# I think i'm in a metal band \m/



## Leon (May 13, 2006)

so, i got an email tuesday of this week from a guy in this band:

http://www.myspace.com/lateralfold

...and we jammed tonight. we nailed the one tune "mending the seems" and fucking wrote a new song. how sweet is that?

they all loved my tone, too! my Nomad was cranked the whole night (which means it was above ~2 ). they said that i sound WAY better than the last guy, who apparently "had some Line6 piece of junk."  i didn't even bother to take my six, which worked out well, since they tune down to C#. i just left my RG7621 in B standard and went with it. it rocked.

the drive to the practice space was about 45 minutes, but they're transplanting to my town, so that's cool. either way, i'm still fuck'n wired as all hell


----------



## Donnie (May 13, 2006)

Nice.


----------



## Naren (May 13, 2006)

Sweet.


----------



## The Dark Wolf (May 13, 2006)

I've seen these guys' ads around. So you went and checked' em out, huh? Good for you.


----------



## 7slinger (May 13, 2006)




----------



## bostjan (May 13, 2006)

keep me posted!


----------



## zimbloth (May 13, 2006)

get them to tune down to B like men


----------



## angryman (May 13, 2006)

I'm pleased for you dude


----------



## metalfiend666 (May 13, 2006)

zimbloth said:


> get them to tune down to B like men


 
No, no, no. Get them to buy 7 strings and sign up here. Then they'll be real men.

Congrats Leon!


----------



## Ken (May 13, 2006)

Yes, congrats.


----------



## Leon (May 13, 2006)

thanks guys! i'm at work and tired as shit from last night, but i'm still stoked 

i'm the only guitar player in the band, so the most i could do is either get the bassist to tune down, or get him to get a 5 string in B standard. either way, i'll try and get them signed up at some point.


----------



## Chris (May 13, 2006)

Sweet!


----------



## noodles (May 14, 2006)

Congrats, dude.


----------



## giannifive (May 14, 2006)

Congrats, man!


----------



## Shawn (May 14, 2006)

Awesome, Leon, that's great news, congrats and good luck!


----------



## David (May 14, 2006)

dude, I really like that bands sound. Awesome gig you got there!


----------

Records shown:
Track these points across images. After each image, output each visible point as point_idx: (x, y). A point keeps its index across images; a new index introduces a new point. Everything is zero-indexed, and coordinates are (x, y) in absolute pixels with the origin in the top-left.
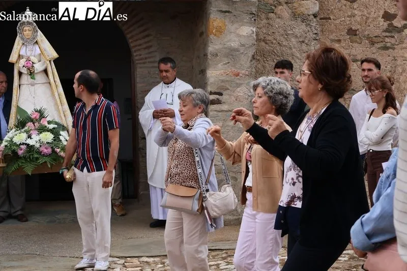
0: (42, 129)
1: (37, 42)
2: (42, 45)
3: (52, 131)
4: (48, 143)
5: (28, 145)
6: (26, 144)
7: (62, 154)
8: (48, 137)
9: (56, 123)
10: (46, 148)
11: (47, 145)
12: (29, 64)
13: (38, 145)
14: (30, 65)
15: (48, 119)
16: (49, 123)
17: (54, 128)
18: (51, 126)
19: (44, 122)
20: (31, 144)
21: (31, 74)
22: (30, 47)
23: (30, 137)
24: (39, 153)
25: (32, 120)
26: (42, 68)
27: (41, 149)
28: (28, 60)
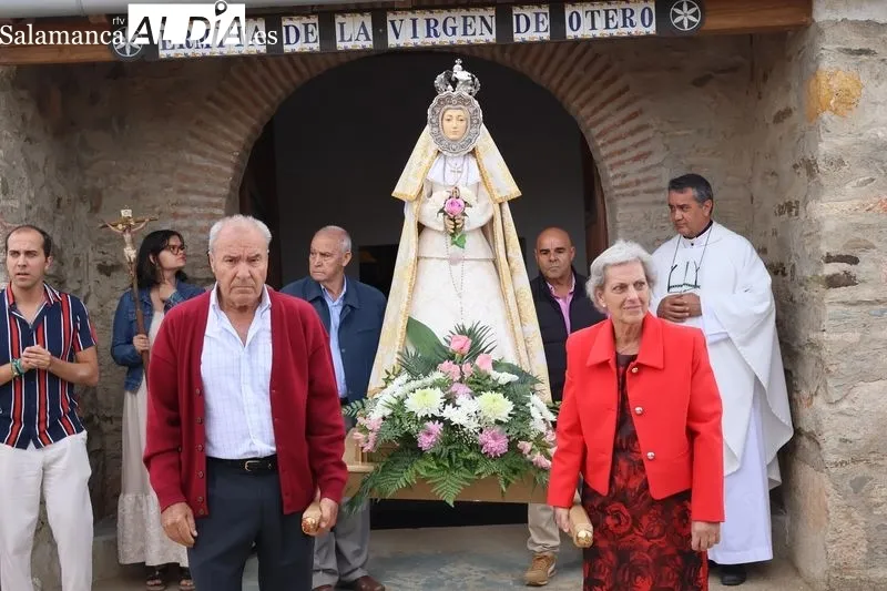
0: (479, 385)
1: (473, 153)
2: (485, 162)
3: (505, 390)
4: (498, 422)
5: (447, 423)
6: (441, 419)
7: (538, 457)
8: (499, 407)
9: (512, 369)
10: (495, 438)
11: (498, 429)
12: (456, 208)
13: (472, 426)
14: (457, 210)
15: (495, 356)
16: (496, 365)
17: (509, 384)
18: (505, 378)
19: (484, 364)
20: (456, 421)
21: (455, 232)
22: (455, 162)
23: (450, 400)
24: (475, 447)
25: (451, 358)
26: (483, 220)
27: (481, 438)
28: (455, 194)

Problem details: Copy the forum thread starting at "http://www.myspace.com/lateralfold" and ending at "sweet is that?", substituting "rehearsed" for "jammed".

Exercise result:
http://www.myspace.com/lateralfold

...and we rehearsed tonight. we nailed the one tune "mending the seems" and fucking wrote a new song. how sweet is that?